Loading the tracked files

Loading the files is somewhat more tricky since we haven’t used the from_files class method to load the data set and the RunDirectory class has no information about the data files that were opened to create the dataset.
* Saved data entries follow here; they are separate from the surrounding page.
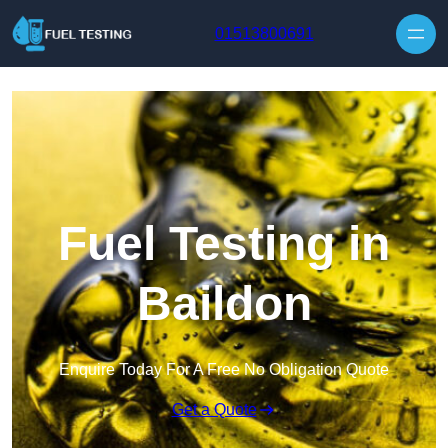
Skip to content
01513800691
Fuel Testing in
Baildon
Enquire Today For A Free No Obligation Quote
Get a Quote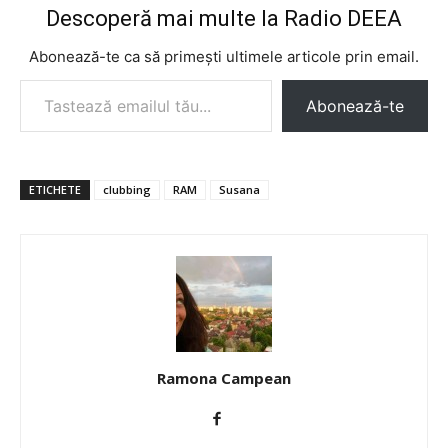
Descoperă mai multe la Radio DEEA
Abonează-te ca să primești ultimele articole prin email.
Tastează emailul tău...
Abonează-te
ETICHETE
clubbing
RAM
Susana
Ramona Campean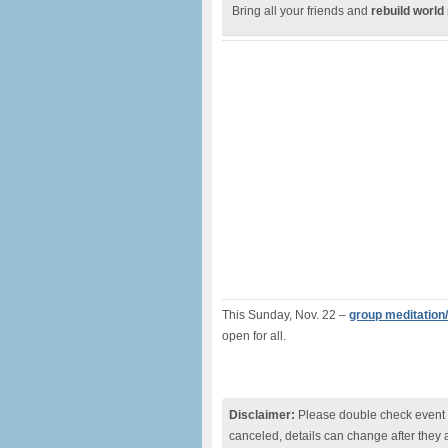
Bring all your friends and
rebuild world
This Sunday, Nov. 22 –
group meditation/
open for all.
Disclaimer:
Please double check event i
canceled, details can change after they 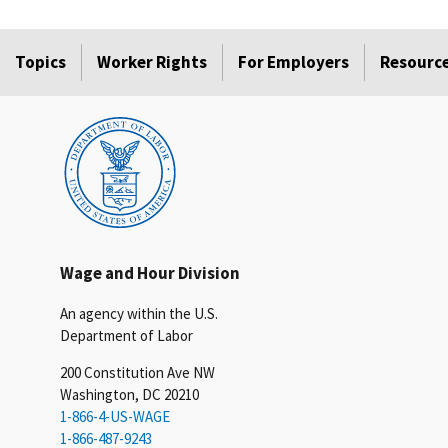
Topics
Worker Rights
For Employers
Resourc
Wage and Hour Division
An agency within the U.S.
Department of Labor
200 Constitution Ave NW
Washington, DC 20210
1-866-4-US-WAGE
1-866-487-9243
Still we can load a tracked dataset from a hdf5 tracking file by providing the dataset the tracking is based on. In our case this is the cmorph dataset we opened:

[10]:
RD = RunDirectory.from_dataframe("/tmp/tint_tracks_sat.h5", dataset=dset)
RD.data
[10]:
<xarray.Dataset>
Dimensions:      (time: 48, nv: 2, lat: 357, lon: 825)
Coordinates:
  * time         (time) datetime64[ns] 2020-01-25 ... 2020-01-25T23:30:00
  * lat          (lat) float64 -12.95 -12.88 -12.81 -12.73 ... 12.81 12.88 12.95
  * lon          (lon) float64 100.0 100.1 100.1 100.2 ... 159.8 159.9 160.0
Dimensions without coordinates: nv
Data variables:
    time_bounds  (time, nv) datetime64[ns] dask.array<chunksize=(2, 2), meta=np.ndarray>
    lat_bounds   (time, lat, nv) float64 dask.array<chunksize=(2, 357, 2), meta=np.ndarray>
    lon_bounds   (time, lon, nv) float64 dask.array<chunksize=(2, 825, 2), meta=np.ndarray>
    precip       (time, lat, lon) float32 dask.array<chunksize=(2, 357, 825), meta=np.ndarray>
Attributes: (12/57)
    ncei_template_version:      NCEI_NetCDF_Grid_template_V2.0
    title:                      NOAA Climate Data Record (CDR) of CPC Morphin...
    keywords:                   Precipitation, Satellite, High-Resolution, Gl...
    summary:                    The CMORPH CDR is a reprocessed and bias-corr...
    references:                 Xie, P., et al. (2017), Reprocessed, Bias-Cor...
    Conventions:                CF-1.6, ACDD-1.3
    ...                         ...
    geospatial_lat_resolution:  0.072771376
    geospatial_lat_units:       degrees_north
    geospatial_lon_min:         0.0
    geospatial_lon_max:         360.0
    geospatial_lon_resolution:  0.072756669
    geospatial_lon_units:       degrees_east
[11]:
RD.tracks
[11]:
time grid_x grid_y lon lat area max mean isolated
scan uid
0 0 2020-01-25 00:00:00 623.304 2.087 145.3314 -12.8078 23 5.07 4.811738 True
1 2020-01-25 00:00:00 819.826 13.765 159.6645 -11.9345 115 6.40 4.352870 True
2 2020-01-25 00:00:00 620.889 22.111 145.1859 -11.3523 9 3.41 3.383333 True
3 2020-01-25 00:00:00 617.827 29.442 144.9677 -10.8429 52 5.61 4.107116 True
4 2020-01-25 00:00:00 594.500 48.400 143.2215 -9.4603 10 3.68 3.420000 True
... ... ... ... ... ... ... ... ... ... ...
47 322 2020-01-25 23:30:00 463.125 257.875 133.6904 5.8217 8 5.97 5.950000 True
323 2020-01-25 23:30:00 363.900 271.100 126.4875 6.7677 10 14.00 6.623000 True
272 2020-01-25 23:30:00 364.314 279.451 126.4875 7.3499 51 91.00 21.292744 True
324 2020-01-25 23:30:00 375.667 292.216 127.3605 8.2959 51 9.54 4.426471 True
325 2020-01-25 23:30:00 363.475 294.220 126.4147 8.4415 59 16.90 6.375593 True

2732 rows × 9 columns

After loading the track data we can inquire the tuning parameters that had been applied to create the tracks:

[12]:
RD.get_parameters()
[12]:
{'ISO_THRESH': 10.0,
 'FIELD_THRESH': 3.0,
 'ISO_SMOOTH': 4.0,
 'MIN_SIZE': 8.0,
 'SEARCH_MARGIN': 8750.0,
 'FLOW_MARGIN': 1750.0,
 'MAX_DISPARITY': 999.0,
 'MAX_FLOW_MAG': 5000.0,
 'MAX_SHIFT_DISP': 1000.0,
 'GS_ALT': 1500.0,
 'ISO_SMOTH': 10.0}

This concludes the second tutorial, in the next one we will explore the application of the tracking algorithm via the Command Line Interface.